Infrastructure limitations further complicate the EU’s ability to fully disengage. Several Eastern and Southeastern European countries remain structurally dependent on Russian supply. Hungary, Serbia and parts of Austria continue to source 70% to 80% of their gas from Gazprom. In parallel, Czechia, Slovakia and Hungary also rely heavily on Russian pipeline oil and benefit from temporary exemptions under the EU sanctions regime.

For these countries, Russian energy is not only a matter of energy security but also a strategic lever within EU policymaking. Their reliance complicates efforts to reach consensus on tougher measures. As a result, any attempt to implement a bloc-wide ban on Russian gas would likely encounter strong resistance from these member states, underscoring the fragmented and politically sensitive nature of EU energy policy.

Legal commitments and long-term contracts

Beyond infrastructure, legal and commercial obligations continue to tie many EU energy firms to Russian suppliers such as Gazprom. Currently, around two-thirds of Russian gas imports to the EU are delivered under long-term contracts, with the remaining third traded on a spot basis. These long-term agreements, often spanning 15 to 20 years, typically include take-or-pay clauses--requiring payment for contracted volumes regardless of actual delivery--which are enforceable under international arbitration frameworks.

While the commission has proposed a ban on new Russian gas contracts beyond 2025, existing agreements remain legally binding and protected under international law. Unilateral termination of these contracts could expose European companies to costly litigation, substantial financial penalties and heightened risks of supply disruption, particularly during periods of peak demand. This legal reality limits the EU’s ability to fully disengage from Russian gas in the short to medium term, regardless of political intent.

Green alternatives

Substituting Russian gas with renewable energy sources is progressing, but at a slower pace than required for a complete break. The REPowerEU strategy the production of 35 bcm of biomethane by 2030, but in 2023, output was just 3.5 bcm. The widespread use of heat pumps and the electrification of heating systems in Western Europe are increasing, but these technologies are still insufficient to replace the high-temperature combustion needed for heavy industry. Hydrogen, often touted as a long-term solution, is still too immature in both technology and market scale to serve as a viable substitute for Russian gas in the near term.

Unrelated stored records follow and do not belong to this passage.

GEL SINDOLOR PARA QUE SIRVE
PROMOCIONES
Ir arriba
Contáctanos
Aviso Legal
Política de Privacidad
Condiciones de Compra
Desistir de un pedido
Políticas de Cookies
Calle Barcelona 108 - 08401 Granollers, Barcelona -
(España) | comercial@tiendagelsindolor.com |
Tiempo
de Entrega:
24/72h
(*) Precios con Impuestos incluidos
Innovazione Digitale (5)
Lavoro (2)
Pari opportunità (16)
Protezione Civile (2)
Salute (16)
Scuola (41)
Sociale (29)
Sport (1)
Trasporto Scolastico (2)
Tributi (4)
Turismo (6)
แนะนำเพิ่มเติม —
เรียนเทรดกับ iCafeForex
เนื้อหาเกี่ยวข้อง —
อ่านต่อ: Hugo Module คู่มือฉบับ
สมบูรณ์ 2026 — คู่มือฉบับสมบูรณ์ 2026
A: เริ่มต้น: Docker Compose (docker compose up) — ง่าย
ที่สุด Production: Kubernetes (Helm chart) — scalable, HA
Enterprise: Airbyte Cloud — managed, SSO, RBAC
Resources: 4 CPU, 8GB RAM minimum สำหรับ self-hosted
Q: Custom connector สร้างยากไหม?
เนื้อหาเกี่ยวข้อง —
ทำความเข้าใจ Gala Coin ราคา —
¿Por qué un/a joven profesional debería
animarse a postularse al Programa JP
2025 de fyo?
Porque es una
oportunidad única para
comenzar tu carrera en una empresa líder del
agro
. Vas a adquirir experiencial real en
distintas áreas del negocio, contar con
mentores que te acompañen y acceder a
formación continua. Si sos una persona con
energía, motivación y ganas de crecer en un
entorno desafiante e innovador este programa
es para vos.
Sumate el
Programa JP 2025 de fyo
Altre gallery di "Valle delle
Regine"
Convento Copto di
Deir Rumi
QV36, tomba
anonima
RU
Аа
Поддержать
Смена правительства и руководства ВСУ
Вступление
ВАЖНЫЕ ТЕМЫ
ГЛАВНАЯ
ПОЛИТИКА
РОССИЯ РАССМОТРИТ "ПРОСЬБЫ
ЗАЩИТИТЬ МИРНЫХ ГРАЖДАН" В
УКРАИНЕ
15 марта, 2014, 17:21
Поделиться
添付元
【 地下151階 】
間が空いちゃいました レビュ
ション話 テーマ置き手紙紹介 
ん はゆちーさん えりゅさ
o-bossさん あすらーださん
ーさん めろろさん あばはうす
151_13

Financial and political realities

From a financial perspective, fully transitioning away from Russian gas would require substantial public investment in renewables, gas storage, cross-border interconnections and social support mechanisms to mitigate the impact of rising energy costs. The EU’s REPowerEU plan estimates that €210bn will be needed by 2027, but national fragmentation in energy policy makes further escalation politically challenging. The pressure of inflation and fiscal constraints on governments across the continent reduces the appetite for large-scale energy transitions.

Rather than a decisive and irreversible break with Russian energy, the EU’s current trajectory reflects a strategy of managed dependence. The emphasis has shifted to diversification, risk dispersion and supply chain flexibility. Russian gas may enter the EU system through intermediaries, third-party traders or LNG swap arrangements, allowing European governments to distance themselves politically from Russian energy while maintaining supply security.

In summary, while the EU is likely to continue reducing its visible reliance on Russian gas in political discourse and public commitments, the underlying economic, legal and infrastructural realities suggest that full decoupling will stretch well beyond 2027. Ongoing imports of Russian LNG, binding legacy contracts and persistent physical infrastructure dependencies--especially in Eastern and Southeastern Europe--will keep parts of the bloc tied to Russian energy. Without a coordinated legal and infrastructural overhaul, and the political will to confront internal divisions, the EU’s ambition to fully sever its energy ties with Russia by the 2027 deadline will remain unattainable.